# Forum Home Renovation Brickwork  Uneven footings

## Wombat2

I'm laying down a 2 row 3x2 meter rectangle of concrete block (400x200x200) The footings were laid in a hurry a number of years ago when a concrete delivery had a bit left over and I wasn't fully prepared so they were done in a panic with no levels to speak of. I've managed to get a block at each corner placed square, parallel and level with each other - took some packing of some and trimming 37mm off another but got them set up right - now the rest should be straight forward except for a dip of about 50mm in the middle of a 3 meter side for about a meter.

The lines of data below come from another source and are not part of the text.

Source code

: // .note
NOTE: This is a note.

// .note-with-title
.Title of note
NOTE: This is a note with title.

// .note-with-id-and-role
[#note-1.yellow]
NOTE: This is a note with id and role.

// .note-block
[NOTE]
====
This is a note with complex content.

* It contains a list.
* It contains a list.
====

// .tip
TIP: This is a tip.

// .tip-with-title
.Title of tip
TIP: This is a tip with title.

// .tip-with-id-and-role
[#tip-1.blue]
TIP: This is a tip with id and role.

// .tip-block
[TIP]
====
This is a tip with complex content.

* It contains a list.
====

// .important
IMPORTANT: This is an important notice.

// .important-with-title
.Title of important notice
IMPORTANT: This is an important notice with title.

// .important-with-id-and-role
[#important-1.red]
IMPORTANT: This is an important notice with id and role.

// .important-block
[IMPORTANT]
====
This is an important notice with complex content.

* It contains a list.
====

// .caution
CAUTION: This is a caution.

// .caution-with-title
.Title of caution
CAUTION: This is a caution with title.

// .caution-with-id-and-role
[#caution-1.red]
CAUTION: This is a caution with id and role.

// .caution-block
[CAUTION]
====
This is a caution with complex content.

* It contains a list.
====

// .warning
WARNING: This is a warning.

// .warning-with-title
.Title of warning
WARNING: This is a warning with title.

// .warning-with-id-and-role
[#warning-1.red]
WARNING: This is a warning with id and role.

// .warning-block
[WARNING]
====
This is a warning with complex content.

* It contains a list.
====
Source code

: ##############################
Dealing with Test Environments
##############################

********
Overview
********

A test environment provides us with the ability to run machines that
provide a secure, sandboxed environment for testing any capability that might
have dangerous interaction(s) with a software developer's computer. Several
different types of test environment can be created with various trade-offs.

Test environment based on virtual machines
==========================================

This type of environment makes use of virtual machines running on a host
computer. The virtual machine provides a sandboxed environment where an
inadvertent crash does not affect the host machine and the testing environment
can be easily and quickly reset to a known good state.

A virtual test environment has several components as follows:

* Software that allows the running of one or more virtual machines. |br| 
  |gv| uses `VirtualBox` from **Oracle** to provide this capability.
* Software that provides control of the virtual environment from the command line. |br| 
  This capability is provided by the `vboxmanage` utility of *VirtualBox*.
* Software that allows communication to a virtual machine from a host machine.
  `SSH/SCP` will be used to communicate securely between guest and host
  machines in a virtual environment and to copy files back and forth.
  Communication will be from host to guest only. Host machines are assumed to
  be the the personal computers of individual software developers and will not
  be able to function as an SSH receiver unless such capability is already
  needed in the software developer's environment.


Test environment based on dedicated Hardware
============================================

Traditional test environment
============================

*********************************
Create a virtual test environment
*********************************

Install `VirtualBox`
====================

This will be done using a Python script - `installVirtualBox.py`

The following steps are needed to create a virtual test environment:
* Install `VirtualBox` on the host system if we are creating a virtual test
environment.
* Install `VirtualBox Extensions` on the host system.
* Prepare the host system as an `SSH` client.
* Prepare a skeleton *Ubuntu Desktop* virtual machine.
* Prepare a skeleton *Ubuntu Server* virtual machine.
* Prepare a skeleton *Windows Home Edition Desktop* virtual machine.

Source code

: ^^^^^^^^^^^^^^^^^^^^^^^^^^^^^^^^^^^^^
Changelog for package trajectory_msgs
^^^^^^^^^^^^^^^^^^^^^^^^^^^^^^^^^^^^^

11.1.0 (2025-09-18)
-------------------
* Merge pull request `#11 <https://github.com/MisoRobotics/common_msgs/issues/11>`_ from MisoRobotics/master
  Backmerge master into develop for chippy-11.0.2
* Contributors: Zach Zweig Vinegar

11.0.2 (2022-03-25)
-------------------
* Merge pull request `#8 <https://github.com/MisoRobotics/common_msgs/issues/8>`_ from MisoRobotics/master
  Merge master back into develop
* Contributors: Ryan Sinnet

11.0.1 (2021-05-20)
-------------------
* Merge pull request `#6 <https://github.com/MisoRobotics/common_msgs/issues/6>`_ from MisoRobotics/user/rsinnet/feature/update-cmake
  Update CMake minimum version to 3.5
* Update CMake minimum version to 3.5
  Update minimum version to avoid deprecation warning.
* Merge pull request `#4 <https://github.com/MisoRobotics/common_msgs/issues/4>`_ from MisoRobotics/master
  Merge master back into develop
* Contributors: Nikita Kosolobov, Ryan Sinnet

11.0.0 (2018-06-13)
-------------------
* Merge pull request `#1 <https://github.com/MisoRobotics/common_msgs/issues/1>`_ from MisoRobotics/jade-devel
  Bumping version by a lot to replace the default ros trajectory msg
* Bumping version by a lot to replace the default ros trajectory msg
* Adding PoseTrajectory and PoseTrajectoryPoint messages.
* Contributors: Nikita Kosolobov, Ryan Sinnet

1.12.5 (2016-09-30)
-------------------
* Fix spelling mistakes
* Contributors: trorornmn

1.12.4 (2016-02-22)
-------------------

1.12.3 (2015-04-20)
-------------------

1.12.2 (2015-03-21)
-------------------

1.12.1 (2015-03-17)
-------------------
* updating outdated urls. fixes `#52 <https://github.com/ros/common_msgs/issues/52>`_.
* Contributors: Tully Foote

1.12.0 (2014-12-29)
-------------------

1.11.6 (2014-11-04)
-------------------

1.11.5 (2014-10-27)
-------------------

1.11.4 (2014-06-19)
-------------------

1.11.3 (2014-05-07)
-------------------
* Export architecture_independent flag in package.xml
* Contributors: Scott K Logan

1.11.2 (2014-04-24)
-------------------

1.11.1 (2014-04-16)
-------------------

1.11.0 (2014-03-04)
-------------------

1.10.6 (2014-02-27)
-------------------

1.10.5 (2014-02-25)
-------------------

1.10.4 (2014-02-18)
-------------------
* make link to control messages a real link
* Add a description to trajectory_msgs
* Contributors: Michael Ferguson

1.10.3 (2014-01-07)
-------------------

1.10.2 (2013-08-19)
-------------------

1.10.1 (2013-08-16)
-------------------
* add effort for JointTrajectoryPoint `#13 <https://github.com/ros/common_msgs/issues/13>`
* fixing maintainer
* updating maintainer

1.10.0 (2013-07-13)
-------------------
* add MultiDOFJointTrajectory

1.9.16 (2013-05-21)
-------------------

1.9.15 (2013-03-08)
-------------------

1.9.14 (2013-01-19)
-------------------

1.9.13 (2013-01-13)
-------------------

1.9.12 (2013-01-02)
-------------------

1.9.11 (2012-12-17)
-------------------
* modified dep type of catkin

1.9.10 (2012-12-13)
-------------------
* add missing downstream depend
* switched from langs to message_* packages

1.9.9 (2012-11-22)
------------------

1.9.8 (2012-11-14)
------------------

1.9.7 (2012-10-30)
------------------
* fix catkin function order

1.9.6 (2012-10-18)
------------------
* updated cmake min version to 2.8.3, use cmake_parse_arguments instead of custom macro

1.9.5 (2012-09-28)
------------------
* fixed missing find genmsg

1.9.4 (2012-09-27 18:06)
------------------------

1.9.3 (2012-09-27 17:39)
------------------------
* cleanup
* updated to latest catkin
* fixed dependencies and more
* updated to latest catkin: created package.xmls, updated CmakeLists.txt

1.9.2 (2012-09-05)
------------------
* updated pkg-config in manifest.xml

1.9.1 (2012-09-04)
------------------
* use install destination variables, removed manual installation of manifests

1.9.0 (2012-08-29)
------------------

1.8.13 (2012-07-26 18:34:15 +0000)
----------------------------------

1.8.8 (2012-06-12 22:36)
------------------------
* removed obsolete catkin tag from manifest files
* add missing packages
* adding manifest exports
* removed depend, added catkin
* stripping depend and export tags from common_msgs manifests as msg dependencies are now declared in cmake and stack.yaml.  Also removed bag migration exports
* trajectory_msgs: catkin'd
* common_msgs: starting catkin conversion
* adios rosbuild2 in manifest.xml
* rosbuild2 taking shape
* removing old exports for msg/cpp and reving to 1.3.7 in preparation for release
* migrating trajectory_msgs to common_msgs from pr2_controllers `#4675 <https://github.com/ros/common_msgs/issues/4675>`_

Should I try and level this bit with some fresh mixed concrete or pack the blocks up and fill the gap with mortar? 
Oh - it's just a cook shed so not a critical structure - just using the block in an attempt to make it vermin proof.

----------


## Blocklayer

I'd mix the concrete and re-level the footing. 
50 mm is too much for mortar and with only 2 courses to get it level, you'll probably end up with a mess if you try.  
It will be a LOT faster to lay the blocks on a level footing, and you wont get any where near as cranky trying to bog up the low parts and cut the blocks on the high parts. 
:

----------


## Wombat2

Thanks Blocklayer - I was leaning that way but wanted reassurance - cutting the blocks is no hassle - only 3 to do anyway - but the al-cheap diamond blade in the angle grinder is magic - like a hot knife through butter  :Wink 1:

----------


## Blocklayer

> but the al-cheap diamond blade in the angle grinder is magic -- like a hot knife through butter

  They're pretty good at removing digits and limbs (and eyes) too. 
diamond blade + angle grinder = 000. 
(Keep the phone handy). 
:

----------


## autogenous

Make a mix with blue metal dust to level off. 
If I had ever seen an owner done the footings while in the trade Id walk away. 
Being absolutely level is critical, both at the end right the way through. 
It can take as long to level footings as it can to build a wall.  Its more than pouring concrete in the ground.

----------